Logo de seguida, Grouper aproveitou a toada para nos mergulhar ainda mais na quietude, e deu um concerto cujo estímulo não partia do palco para fora dele; antes, as suas músicas pareciam contidas no pequeno casulo formado pelo piano e alguns instrumentos electrónicos ao seu redor, e convidava o público a saber imergir no seu som esparso, a habitar esqueletos de canções que parecem estar inacabadas, ou violentadas pelo tempo, como se um Outono que, com o vento, as despira de adornos superficiais. A sua voz ressoa, vulnerável, numa sala cuja grandeza não soube acolher esta construção sobre silêncio; e, em boa verdade, talvez a própria preferisse actuar num outro espaço, mais pequeno e acolhedor. Muitas vezes o espectáculo foi perturbado por rasgos de luz provindos das cortinas entreabertas nas galerias, ou por tosses constantes no público; uma pena, porque se perdeu a delicadeza no meio de tanta grosseria.

©Adriano Ferreira Borges

Contrastando com as duas propostas da Sala Principal, ao início da tarde houve ainda Catarina Barbieri no Salão Medieval da Reitoria da Universidade do Minho, um espaço que foi utilizado pela primeira vez no âmbito deste festival, no qual o público ficou disposto de forma diferente do habitual: não todo de frente para Catarina, mas em vários corredores em seu redor. Apresentou composições dos seus dois últimos discos, e constatou-se que a sua música é uma torrente inesperada: em vez das austeras composições no sintetizador modular que imaginámos, temos um som multifacetado e diverso, de natureza cíclica, mas decorado por apontamentos melódicos e sem pudor em espraiar-se em várias ideias consecutivas. Nem sempre resulta, é certo — por momentos, uma secção mais orelhuda e espalhafatosa fez lembrar momentos EDM à la Avicii — mas a sua versatilidade garantiu ter chegado a sítios bem interessantes.

**INFORMAÇÃO FORNECIDA**
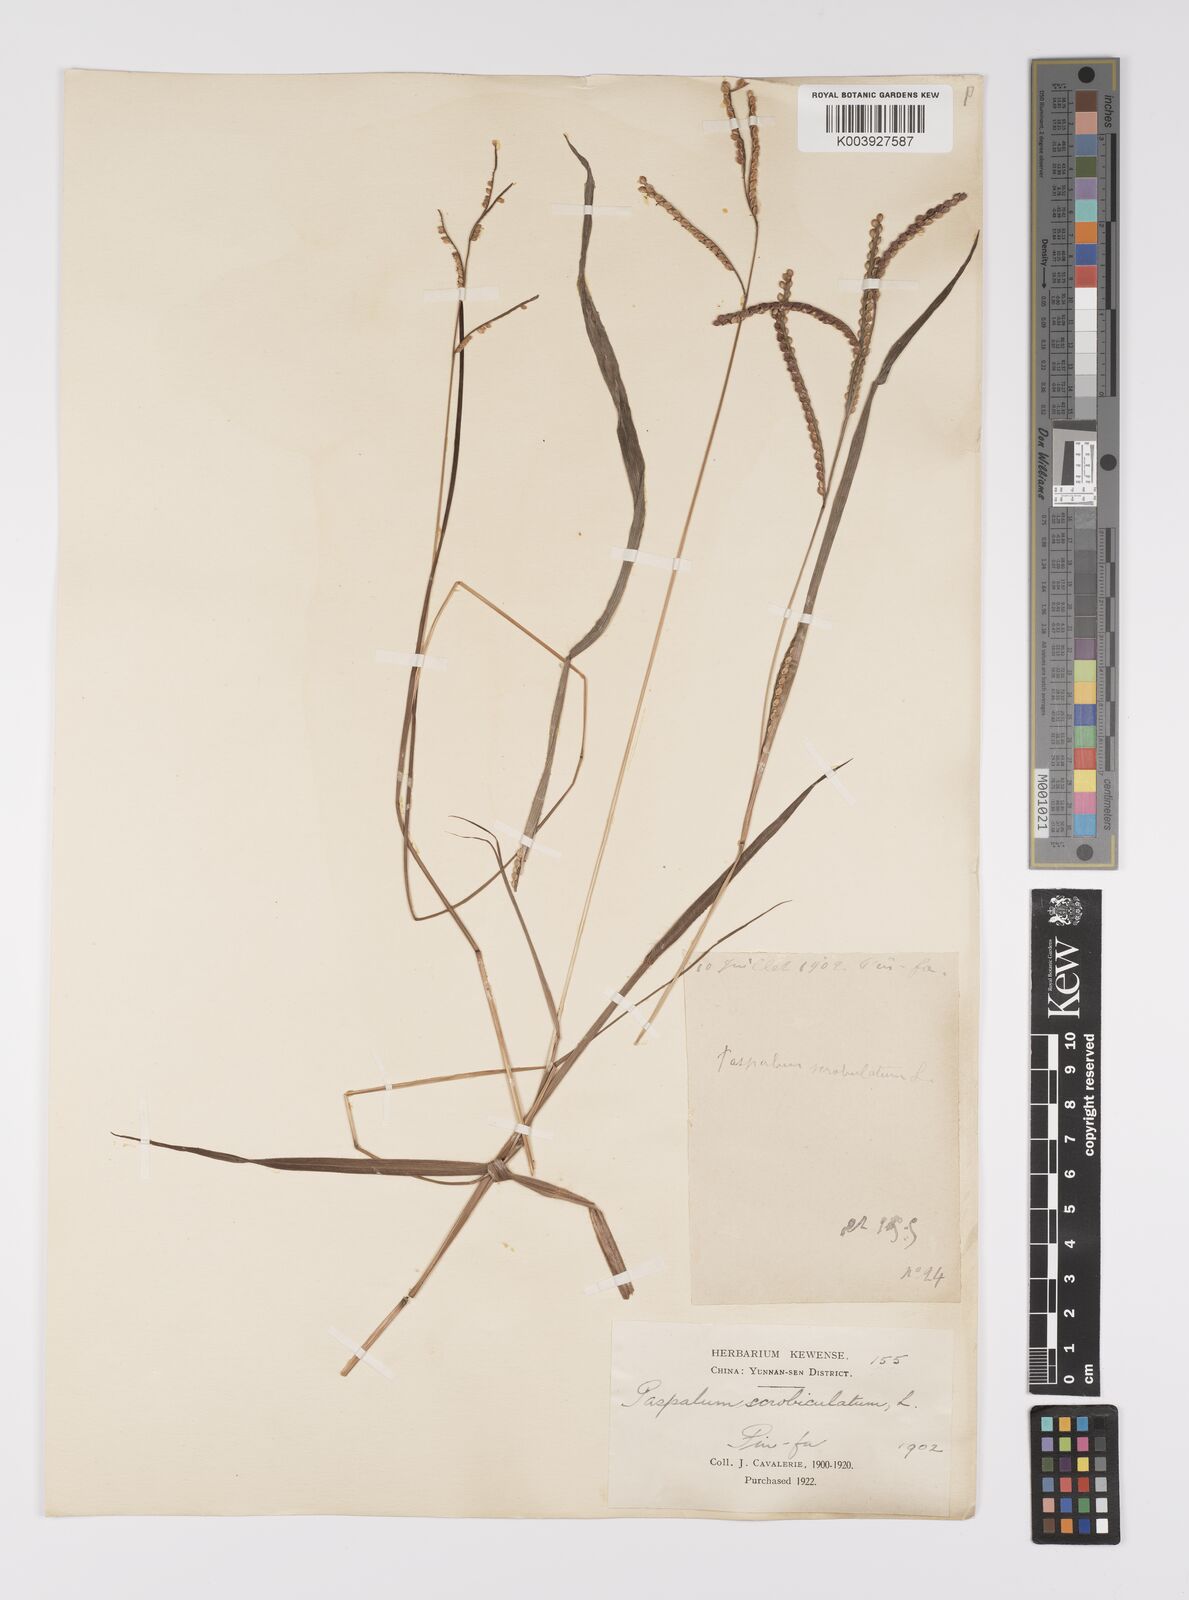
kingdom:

**O QUE FAZER**
Responda, com base no texto, a estas perguntas:
1. Que instrumentos formavam o pequeno casulo em torno de Grouper?
2. Em que espaço atuou Catarina Barbieri?
3. Que duas coisas perturbaram muitas vezes o espetáculo de Grouper?
A listagem não tem qualquer relação com o texto.

**RESPOSTA DO EXERCÍCIO**
1. O piano e alguns instrumentos eletrónicos.
2. No Salão Medieval da Reitoria da Universidade do Minho.
3. Os rasgos de luz vindos das cortinas entreabertas nas galerias e as tosses constantes no público.